Myelodysplastic syndrome (MDS) is a collective term for several clonal, pre-malignant or malignant bone marrow disorders characterized by impaired maturation of haematopoietic cells and cytopenia in the peripheral blood (1). Median survival depends on which sub-group the patient belongs to and also on the risk score. The cause of death is often transformation to acute leukaemia or direct complications of bone marrow failure (1).

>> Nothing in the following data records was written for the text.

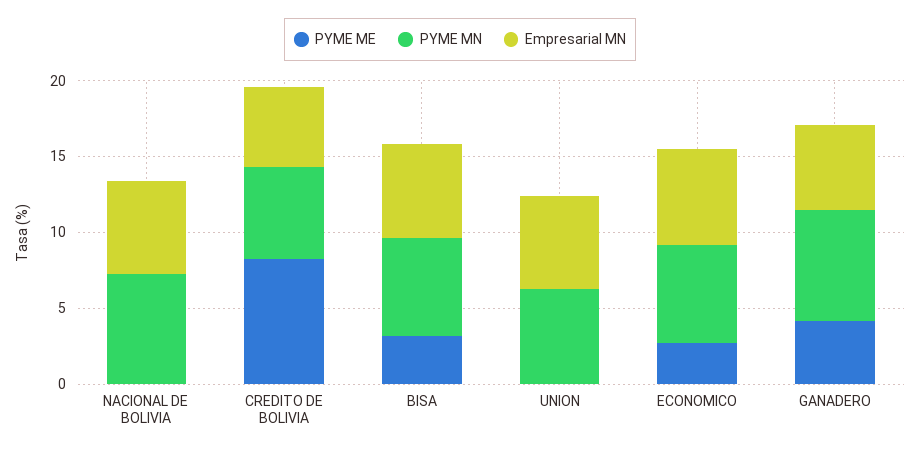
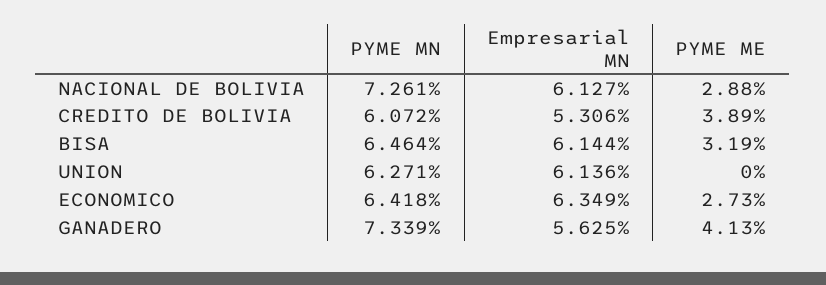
PYME ME, NACIONAL DE BOLIVIA: 0 -> 2.88
PYME ME, CREDITO DE BOLIVIA: 8 -> 3.89

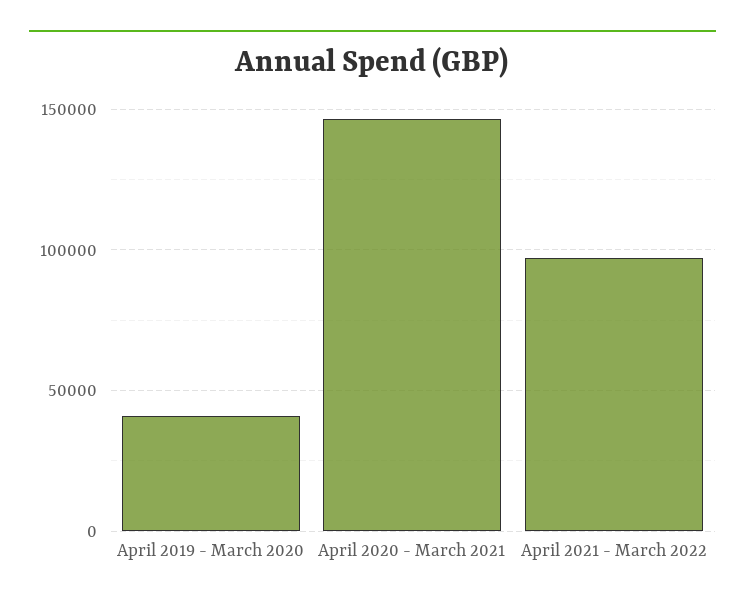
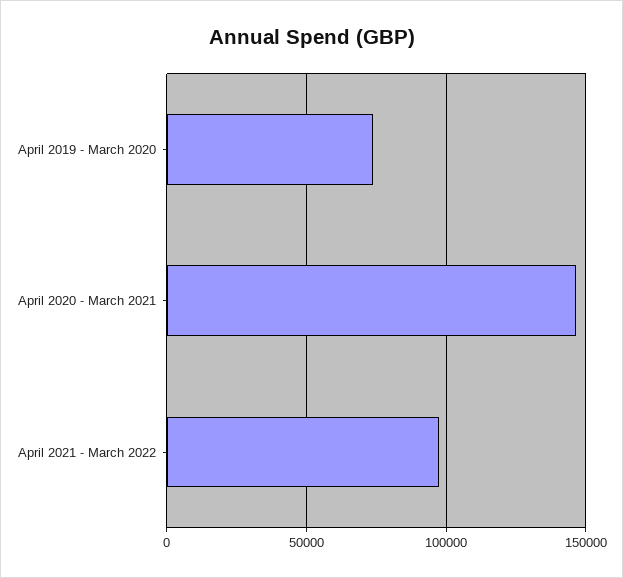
April 2019 - March 2020: 40000 -> 75000

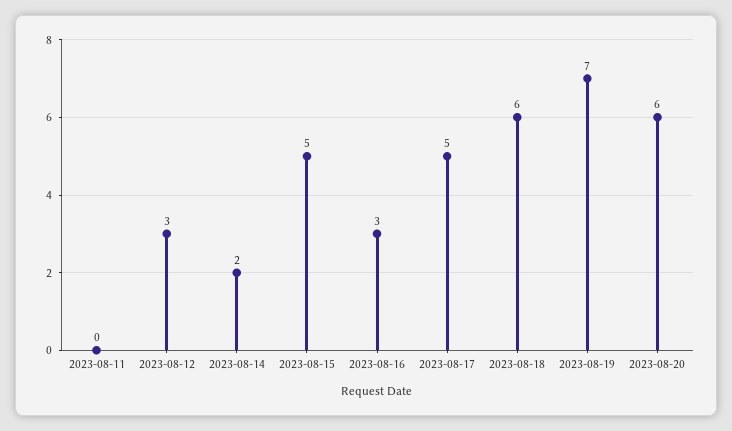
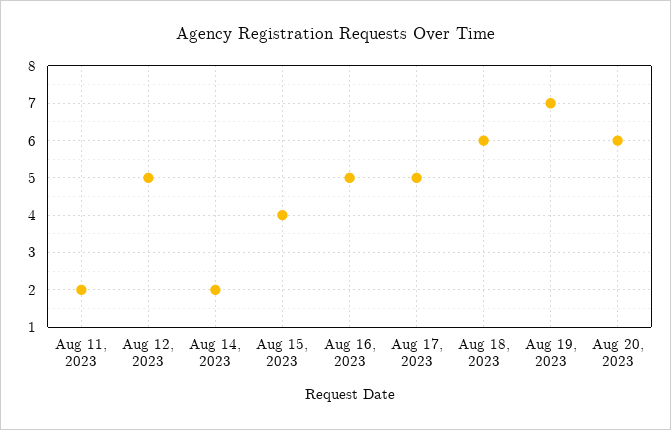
2023-08-11: 0 -> 2
2023-08-12: 3 -> 5
2023-08-15: 5 -> 4
2023-08-16: 3 -> 5

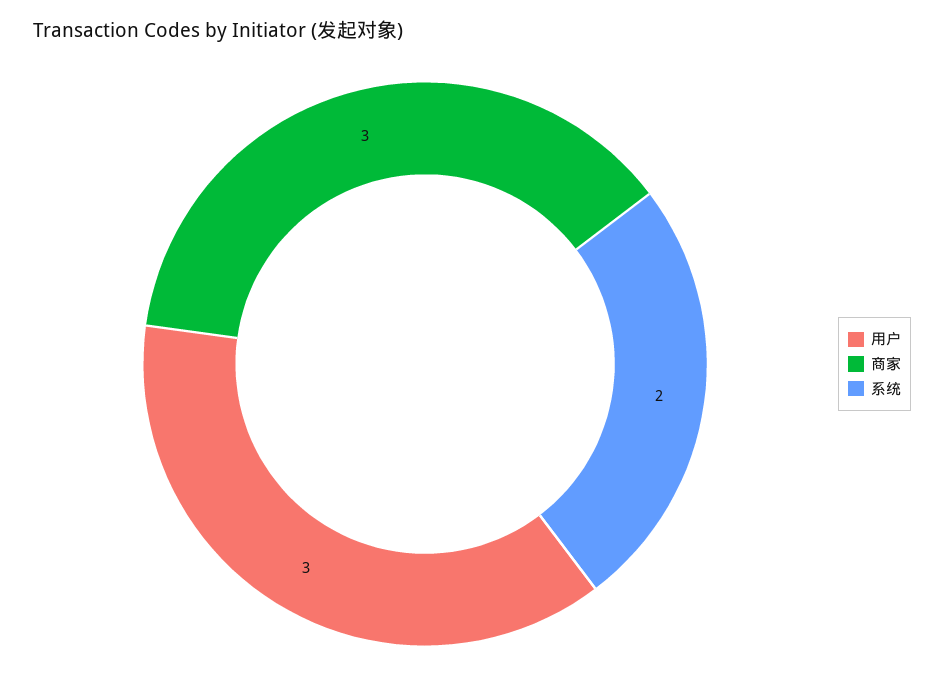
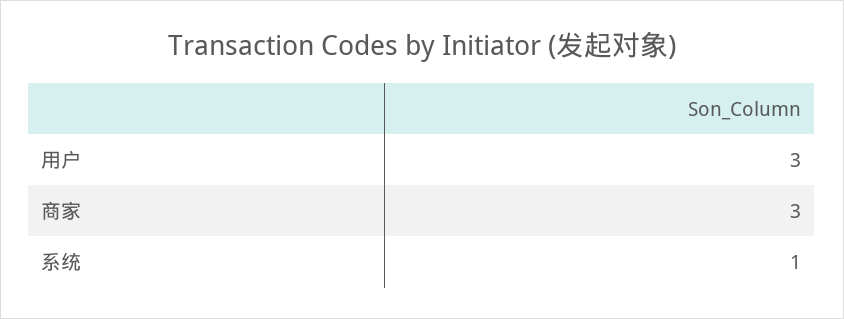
系统: 2 -> 1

Multiple blood transfusions and impaired erythropoiesis can lead to iron accumulation (2). Kiarash Tazmini and colleagues give a highly instructive description of serious clinical manifestations of this condition. They refer to a patient who had a prognostically relatively favourable type of MDS: refractory anaemia with ringed sideroblasts. She nevertheless required repeated blood transfusions, resulting in massive iron accumulation, and she developed severe multiple organ failure. High-dose iron chelation therapy had a favourable and possibly life-saving effect.
In transfusion dependent patients with MDS, one could consider prophylactic iron chelation (2, 3). Two drugs are approved in Norway for this indication. Desferroxamine is relatively cheap, but must be administered parenterally using an infusion pump. Deferasirox is an oral preparation, but is extremely expensive and can cause adverse renal effects as well as problems with vision or hearing.
It has been well documented that median survival is shorter where iron accumulation is high rather than low (2). However, varying survival rates do not necessarily reflect an adverse effect of iron accumulation or a prognostic benefit from prophylactic intervention. Prognostic differences may simply depend on «the sickest being the sickest». Patients in an unfavourable prognosis group usually need repeat transfusions and thus accumulate more iron. Moderate iron overload is relatively harmless. In primary haemochromatosis, cardiomyopathy and liver cirrhosis are unusual at a ferritin level of < 4 000 µg/l and almost never occur at a ferritin level of < 1 000 µg/l (4). In MDS there may also be uncertainty as to whether the patient will live long enough for the iron accumulation to be clinically harmful.
Clinical studies should therefore be carried out on the appropriate use of prophylactic iron chelation in MDS, with the endpoints being prolongation of life, symptom improvement, adverse effects, costs, and quality of life. Retrospective data suggest a favourable effect in groups with reasonably long median survival and a high transfusion requirement (2, 5, 6). A retrospective multicentre study showed median survival of 124 months in a group that had received iron chelation therapy, compared with 53 months in a group that had not received such drugs (6). Since the study was neither prospective nor randomized, it is not possible to know whether the two groups were comparable. The findings are therefore uncertain.
The Nordic MDS Group’s Guidelines for MDS recommend prophylactic iron chelation therapy for the group with a ferritin level of > 1 500 µg/l and an expected median survival of more than two years, although it is admitted that the documentation is insufficient (3). Many will probably consider this recommendation too liberal as long as the evidence is not stronger. Randomized, prospective studies will, it is hoped, show the right way forward.